_Instructions to follow_: Every line of the listing that contains the word "METŲ" is to be copied out.
* * * *
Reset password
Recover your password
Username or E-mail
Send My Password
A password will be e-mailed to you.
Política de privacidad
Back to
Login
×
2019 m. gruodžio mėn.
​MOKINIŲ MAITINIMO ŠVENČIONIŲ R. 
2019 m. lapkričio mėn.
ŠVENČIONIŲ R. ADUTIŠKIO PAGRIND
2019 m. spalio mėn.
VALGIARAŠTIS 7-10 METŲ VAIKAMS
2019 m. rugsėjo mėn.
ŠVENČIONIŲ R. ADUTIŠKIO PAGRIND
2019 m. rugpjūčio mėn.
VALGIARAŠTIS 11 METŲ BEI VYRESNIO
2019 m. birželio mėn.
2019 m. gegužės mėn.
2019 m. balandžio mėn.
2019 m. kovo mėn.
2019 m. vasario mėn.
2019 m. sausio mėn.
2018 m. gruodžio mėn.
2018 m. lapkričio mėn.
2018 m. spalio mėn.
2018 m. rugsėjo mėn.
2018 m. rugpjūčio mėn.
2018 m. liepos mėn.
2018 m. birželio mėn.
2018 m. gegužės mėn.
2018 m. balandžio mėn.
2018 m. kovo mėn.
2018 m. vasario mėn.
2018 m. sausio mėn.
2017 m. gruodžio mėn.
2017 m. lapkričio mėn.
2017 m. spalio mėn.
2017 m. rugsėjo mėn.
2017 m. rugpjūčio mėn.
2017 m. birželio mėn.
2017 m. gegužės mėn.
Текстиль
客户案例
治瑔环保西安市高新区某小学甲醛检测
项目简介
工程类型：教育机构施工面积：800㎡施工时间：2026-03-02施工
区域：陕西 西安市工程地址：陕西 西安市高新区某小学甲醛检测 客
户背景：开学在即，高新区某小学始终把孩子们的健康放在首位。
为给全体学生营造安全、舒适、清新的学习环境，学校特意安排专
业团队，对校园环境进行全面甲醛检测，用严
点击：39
* * * *
_Final answer_:
VALGIARAŠTIS 7-10 METŲ VAIKAMS
VALGIARAŠTIS 11 METŲ BEI VYRESNIO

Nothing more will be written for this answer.